A year after his death, his family, partner, friends and the staff and students of James Cook University Medical School are still mourning the passing of promising medical student Gabriel Debono.
On 1 September 2012, just days shy of his 21st birthday, Gabriel was involved in a fatal hit and run accident on Abbott Street in Townsville.
The Dean of Medicine at James Cook University, Professor Richard Murray described his student to The Townsville Bulletin as a “socially committed young man with a bright future who really wanted to work in humanitarian medicine and rural medicine.”
After a night out with friends, Gabriel was on his way home when he was struck by a car at 12.30am. A good Samaritan taxi driver who was driving in the opposite direction at the time stopped and called an ambulance. Gabriel was transported to Townsville General Hospital but died of severe head injuries.
Three years prior to Gabriel’s death, mother of two, Peggy Jean Jacobs, was also fatally struck by a car on the same road, which is notorious for hooning motorists.
Circumstances surrounding her death have gone unsolved despite her family offering a $50,000 reward for any information that may lead to an arrest and conviction.
The woman who fled the scene after Gabriel was struck surrendered herself to police 36 hours after the incident. Investigations were drawn out as Casey Elizabeth Power had told police that Gabriel was already lying on the road at the time when she hit him.
Professor David Williams who performed the post mortem found differently. Prof Williams said Gabriel’s injuries were consistent with him being in an upright position when struck.
Miss Power pleaded guilty for callous disregard for failing to remain at the scene and was sentenced to six months imprisonment, which was wholly suspended for 12 months.
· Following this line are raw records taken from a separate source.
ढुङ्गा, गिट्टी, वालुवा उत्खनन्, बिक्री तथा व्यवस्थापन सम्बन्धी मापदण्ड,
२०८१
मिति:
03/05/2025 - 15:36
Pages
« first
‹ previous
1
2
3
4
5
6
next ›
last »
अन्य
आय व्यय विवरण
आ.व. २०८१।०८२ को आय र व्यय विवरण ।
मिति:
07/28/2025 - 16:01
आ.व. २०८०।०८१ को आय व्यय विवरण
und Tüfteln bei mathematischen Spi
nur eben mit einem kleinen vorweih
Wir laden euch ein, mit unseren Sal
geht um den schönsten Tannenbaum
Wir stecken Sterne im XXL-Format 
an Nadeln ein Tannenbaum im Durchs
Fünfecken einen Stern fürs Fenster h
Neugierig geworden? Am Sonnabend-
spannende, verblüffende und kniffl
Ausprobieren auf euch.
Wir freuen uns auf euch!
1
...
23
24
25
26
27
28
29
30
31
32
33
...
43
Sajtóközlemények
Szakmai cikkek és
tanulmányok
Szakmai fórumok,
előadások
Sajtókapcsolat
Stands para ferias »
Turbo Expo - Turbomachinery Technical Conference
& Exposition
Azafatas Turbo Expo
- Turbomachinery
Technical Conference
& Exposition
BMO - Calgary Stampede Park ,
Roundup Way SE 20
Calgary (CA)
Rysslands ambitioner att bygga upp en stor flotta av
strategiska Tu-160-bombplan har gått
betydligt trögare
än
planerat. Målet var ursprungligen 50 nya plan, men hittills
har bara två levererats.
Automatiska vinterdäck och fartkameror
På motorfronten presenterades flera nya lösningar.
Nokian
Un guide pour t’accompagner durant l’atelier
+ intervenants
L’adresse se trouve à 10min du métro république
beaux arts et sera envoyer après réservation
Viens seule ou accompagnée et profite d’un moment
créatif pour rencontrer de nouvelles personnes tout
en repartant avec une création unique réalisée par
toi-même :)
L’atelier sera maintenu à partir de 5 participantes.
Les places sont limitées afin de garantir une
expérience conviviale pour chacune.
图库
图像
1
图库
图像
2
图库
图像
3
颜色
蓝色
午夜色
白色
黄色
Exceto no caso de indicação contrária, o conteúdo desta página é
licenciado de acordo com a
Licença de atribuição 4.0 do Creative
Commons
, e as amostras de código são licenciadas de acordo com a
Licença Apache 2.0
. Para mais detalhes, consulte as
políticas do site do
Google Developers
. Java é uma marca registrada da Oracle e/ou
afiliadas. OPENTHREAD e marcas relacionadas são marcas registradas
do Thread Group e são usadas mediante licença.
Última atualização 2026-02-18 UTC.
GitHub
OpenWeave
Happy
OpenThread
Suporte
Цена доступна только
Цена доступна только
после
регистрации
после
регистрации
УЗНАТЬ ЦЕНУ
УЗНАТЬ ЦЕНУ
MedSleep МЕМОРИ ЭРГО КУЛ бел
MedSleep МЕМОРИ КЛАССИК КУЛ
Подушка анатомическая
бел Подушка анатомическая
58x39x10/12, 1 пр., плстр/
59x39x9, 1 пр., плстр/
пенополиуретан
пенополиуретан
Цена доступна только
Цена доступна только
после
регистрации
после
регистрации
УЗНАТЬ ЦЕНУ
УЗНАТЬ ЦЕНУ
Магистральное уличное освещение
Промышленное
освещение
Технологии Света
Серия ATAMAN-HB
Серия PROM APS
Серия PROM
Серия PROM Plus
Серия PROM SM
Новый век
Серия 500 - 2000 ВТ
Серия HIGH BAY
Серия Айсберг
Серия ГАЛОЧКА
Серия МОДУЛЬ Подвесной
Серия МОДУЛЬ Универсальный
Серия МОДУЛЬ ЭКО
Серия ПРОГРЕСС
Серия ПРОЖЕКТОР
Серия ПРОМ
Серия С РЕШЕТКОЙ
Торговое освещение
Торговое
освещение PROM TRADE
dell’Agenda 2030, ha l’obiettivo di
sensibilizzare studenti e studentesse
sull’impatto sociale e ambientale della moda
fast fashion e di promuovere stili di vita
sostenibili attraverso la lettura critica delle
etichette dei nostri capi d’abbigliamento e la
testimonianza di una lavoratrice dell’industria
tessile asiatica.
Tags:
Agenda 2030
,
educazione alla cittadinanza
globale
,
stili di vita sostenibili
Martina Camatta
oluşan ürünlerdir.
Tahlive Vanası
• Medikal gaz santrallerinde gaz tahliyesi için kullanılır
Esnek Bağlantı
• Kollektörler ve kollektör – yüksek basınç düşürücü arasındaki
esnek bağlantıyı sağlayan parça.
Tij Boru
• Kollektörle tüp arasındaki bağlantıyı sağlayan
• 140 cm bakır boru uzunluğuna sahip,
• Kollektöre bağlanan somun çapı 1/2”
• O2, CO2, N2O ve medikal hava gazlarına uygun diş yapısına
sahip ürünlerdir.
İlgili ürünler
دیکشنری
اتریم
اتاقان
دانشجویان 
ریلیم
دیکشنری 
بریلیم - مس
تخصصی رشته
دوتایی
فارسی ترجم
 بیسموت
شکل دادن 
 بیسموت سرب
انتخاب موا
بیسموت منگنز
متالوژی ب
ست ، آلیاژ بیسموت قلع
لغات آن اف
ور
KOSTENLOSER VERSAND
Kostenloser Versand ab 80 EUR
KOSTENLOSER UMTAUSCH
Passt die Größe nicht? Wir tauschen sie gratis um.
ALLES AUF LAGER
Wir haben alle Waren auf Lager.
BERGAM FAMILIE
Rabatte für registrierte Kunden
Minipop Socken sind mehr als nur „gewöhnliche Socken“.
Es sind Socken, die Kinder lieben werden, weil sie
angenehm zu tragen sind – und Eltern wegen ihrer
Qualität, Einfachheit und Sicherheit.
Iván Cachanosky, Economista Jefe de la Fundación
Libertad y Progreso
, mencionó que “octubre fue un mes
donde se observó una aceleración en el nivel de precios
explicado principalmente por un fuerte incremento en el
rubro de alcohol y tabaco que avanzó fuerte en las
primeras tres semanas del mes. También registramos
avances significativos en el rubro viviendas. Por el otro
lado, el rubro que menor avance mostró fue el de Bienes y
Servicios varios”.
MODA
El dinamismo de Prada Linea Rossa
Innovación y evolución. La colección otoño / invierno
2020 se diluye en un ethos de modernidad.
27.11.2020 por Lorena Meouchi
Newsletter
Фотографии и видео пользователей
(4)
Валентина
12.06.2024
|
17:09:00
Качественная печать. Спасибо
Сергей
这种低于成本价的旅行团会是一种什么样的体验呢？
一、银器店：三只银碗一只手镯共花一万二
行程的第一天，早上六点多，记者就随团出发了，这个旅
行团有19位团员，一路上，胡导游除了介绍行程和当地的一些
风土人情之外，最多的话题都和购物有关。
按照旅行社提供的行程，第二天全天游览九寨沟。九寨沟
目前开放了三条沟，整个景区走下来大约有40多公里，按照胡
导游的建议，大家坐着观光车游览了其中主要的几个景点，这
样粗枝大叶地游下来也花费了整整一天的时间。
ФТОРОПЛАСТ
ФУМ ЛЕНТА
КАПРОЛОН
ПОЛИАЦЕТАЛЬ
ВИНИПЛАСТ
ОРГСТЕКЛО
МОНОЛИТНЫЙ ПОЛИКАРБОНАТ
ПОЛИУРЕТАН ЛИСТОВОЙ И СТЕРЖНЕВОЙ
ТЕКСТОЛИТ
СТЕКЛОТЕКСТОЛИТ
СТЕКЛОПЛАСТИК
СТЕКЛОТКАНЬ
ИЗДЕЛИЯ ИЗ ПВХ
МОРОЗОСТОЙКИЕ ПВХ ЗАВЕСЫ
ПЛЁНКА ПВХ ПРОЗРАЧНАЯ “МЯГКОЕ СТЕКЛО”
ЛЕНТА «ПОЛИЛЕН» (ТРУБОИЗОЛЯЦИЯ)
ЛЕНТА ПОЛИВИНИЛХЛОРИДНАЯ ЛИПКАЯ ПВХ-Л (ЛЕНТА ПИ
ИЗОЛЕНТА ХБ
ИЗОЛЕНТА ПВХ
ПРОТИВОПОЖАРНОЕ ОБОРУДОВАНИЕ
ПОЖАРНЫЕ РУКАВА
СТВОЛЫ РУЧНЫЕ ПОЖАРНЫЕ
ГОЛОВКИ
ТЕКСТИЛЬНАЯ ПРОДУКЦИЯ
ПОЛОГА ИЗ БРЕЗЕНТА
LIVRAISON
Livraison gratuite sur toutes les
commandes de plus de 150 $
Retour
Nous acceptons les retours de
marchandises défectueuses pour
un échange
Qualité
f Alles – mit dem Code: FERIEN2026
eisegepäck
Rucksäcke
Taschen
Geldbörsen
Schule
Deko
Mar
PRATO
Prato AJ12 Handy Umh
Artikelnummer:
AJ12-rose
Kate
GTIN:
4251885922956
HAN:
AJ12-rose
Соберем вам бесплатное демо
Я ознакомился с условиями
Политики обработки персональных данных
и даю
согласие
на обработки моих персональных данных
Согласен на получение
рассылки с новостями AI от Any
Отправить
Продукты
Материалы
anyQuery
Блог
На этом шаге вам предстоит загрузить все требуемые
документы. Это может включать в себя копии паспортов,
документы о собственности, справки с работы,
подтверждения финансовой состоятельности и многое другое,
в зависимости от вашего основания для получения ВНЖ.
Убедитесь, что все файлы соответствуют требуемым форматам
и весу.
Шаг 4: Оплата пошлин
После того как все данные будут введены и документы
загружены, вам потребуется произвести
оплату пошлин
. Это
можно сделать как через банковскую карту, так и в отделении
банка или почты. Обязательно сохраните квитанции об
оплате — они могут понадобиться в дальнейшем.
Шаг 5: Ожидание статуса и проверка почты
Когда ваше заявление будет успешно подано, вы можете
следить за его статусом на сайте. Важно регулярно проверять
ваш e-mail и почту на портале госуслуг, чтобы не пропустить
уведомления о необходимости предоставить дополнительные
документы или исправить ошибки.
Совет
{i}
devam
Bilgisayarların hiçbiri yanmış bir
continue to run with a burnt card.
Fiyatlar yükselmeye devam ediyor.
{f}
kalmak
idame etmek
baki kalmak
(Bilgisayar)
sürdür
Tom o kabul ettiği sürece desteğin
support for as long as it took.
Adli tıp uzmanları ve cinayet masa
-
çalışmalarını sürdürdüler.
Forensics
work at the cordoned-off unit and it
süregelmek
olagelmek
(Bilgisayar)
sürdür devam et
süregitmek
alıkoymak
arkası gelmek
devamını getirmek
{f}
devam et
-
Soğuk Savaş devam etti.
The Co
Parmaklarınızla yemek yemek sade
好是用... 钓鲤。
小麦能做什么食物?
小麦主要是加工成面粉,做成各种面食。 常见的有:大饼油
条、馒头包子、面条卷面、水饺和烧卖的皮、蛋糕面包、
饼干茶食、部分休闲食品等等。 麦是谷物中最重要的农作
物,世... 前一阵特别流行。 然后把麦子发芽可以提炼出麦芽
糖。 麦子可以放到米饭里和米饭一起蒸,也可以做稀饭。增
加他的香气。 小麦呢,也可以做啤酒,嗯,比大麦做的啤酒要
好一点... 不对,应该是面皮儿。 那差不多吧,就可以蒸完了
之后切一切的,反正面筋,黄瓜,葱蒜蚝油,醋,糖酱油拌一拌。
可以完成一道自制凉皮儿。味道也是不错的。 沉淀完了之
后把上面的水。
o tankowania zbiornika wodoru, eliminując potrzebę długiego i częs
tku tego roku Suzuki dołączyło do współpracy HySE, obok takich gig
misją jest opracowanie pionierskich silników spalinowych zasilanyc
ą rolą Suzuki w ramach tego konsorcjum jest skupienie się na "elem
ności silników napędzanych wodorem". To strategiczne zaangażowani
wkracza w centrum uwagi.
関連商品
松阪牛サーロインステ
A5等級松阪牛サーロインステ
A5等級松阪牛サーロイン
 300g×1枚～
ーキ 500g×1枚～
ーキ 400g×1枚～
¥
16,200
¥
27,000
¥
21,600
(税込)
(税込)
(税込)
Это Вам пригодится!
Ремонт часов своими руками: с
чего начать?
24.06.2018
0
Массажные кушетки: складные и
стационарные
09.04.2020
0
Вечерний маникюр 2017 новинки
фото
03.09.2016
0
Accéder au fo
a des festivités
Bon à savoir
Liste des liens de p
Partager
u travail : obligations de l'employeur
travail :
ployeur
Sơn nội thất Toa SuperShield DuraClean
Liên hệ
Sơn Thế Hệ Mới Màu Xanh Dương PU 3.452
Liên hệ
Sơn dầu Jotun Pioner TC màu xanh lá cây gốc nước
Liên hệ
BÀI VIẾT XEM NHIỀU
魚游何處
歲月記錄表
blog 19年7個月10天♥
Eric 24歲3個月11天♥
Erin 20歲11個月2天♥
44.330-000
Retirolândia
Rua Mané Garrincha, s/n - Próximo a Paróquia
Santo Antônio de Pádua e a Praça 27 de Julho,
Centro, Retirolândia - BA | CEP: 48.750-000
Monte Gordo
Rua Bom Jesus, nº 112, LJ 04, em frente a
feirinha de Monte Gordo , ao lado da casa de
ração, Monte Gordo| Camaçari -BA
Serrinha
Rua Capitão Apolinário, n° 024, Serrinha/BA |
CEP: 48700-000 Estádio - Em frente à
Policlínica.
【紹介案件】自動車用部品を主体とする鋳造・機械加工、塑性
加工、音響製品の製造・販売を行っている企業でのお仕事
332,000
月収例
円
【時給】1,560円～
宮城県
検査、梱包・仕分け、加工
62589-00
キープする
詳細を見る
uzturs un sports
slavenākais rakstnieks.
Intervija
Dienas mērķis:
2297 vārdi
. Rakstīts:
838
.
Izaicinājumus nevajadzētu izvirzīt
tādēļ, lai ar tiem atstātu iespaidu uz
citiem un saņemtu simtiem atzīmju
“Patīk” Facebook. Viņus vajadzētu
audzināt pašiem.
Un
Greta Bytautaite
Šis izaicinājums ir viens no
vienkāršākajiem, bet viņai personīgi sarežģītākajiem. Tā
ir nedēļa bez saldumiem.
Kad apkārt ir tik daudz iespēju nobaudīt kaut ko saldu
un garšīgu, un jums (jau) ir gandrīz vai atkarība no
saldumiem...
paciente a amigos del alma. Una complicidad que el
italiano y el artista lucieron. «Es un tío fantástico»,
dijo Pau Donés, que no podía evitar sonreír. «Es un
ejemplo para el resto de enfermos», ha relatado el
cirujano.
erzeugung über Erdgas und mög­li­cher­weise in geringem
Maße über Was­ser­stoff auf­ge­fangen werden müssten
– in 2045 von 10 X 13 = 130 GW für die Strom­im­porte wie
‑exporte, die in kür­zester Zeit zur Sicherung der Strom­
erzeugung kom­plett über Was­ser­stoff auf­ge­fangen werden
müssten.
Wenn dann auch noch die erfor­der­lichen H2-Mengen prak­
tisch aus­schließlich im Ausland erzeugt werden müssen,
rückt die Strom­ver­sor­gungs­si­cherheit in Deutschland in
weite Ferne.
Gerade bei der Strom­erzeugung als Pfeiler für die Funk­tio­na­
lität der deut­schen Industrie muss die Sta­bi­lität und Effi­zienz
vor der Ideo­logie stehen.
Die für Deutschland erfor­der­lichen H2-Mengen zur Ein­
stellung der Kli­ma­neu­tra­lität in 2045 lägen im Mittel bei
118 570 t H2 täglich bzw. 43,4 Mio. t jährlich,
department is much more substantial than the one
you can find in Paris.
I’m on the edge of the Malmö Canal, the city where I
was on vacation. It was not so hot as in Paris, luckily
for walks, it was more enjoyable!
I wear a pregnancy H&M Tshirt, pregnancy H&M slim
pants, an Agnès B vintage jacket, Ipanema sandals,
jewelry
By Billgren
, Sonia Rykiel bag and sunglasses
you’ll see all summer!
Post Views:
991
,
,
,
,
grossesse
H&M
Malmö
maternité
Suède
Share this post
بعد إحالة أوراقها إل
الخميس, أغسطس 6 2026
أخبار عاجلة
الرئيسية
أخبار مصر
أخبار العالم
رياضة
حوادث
Her driver’s licence was also disqualified for 12 months.
Police have said that they did not have enough evidence to charge Miss Power with a more serious charge, such as dangerous driving causing death.
The maximum penalty for drivers who fail to stop after a collision is ten years imprisonment if the accident is fatal and seven years in situations where the victim suffers grievous bodily harm.
Statistics show that 2,700 people were abandoned by drivers during 2001-10, with 36 of these incidences proving fatal.
Inspector of the Major Collision Investigation Group Steve Smith told The Age that he puts hit and runs down to human factors,
“A selfish aspect of not wanting to face the consequences.”
“It’s a societal issue and a cultural issue and people really need to have a good hard look at themselves if they’re prepared to engage in that sort of behaviour.
“It equates to manslaughter or murder situation where you’ve got a fatality or potential fatality where you’re in some respects responsible and not prepared to assist.”
Despite the loss of her son, Gabriel’s mother Barbara Debono has said that she understands that any driver can accidently do the wrong thing while driving, either by being distracted or not paying attention.
“Any of us can make those mistakes, but by not seeking help for somebody who could urgently need help, is increasing their chances of dying,” she said.
“Leaving the scene is one thing, but not phoning for help for someone who is injured, is not caring for another human being at all.
“Give them the chance to survive.”
With the large amount of hit and runs in the Townsville community and many going unsolved, Barbara Debono has said that the law should be more focused on the truth, rather than punishing people for their actions,
“Punishment can often be a deterrence, the law should be less focussed on the sentence and more on the truth.”
“People might be more comfortable to come forward with the truth if the sentence could be worked out with the victims’ families and friends and their legal team.
“This would make going into the future easier for the friends and family involved.
“No law and no sentence will bring our son back.”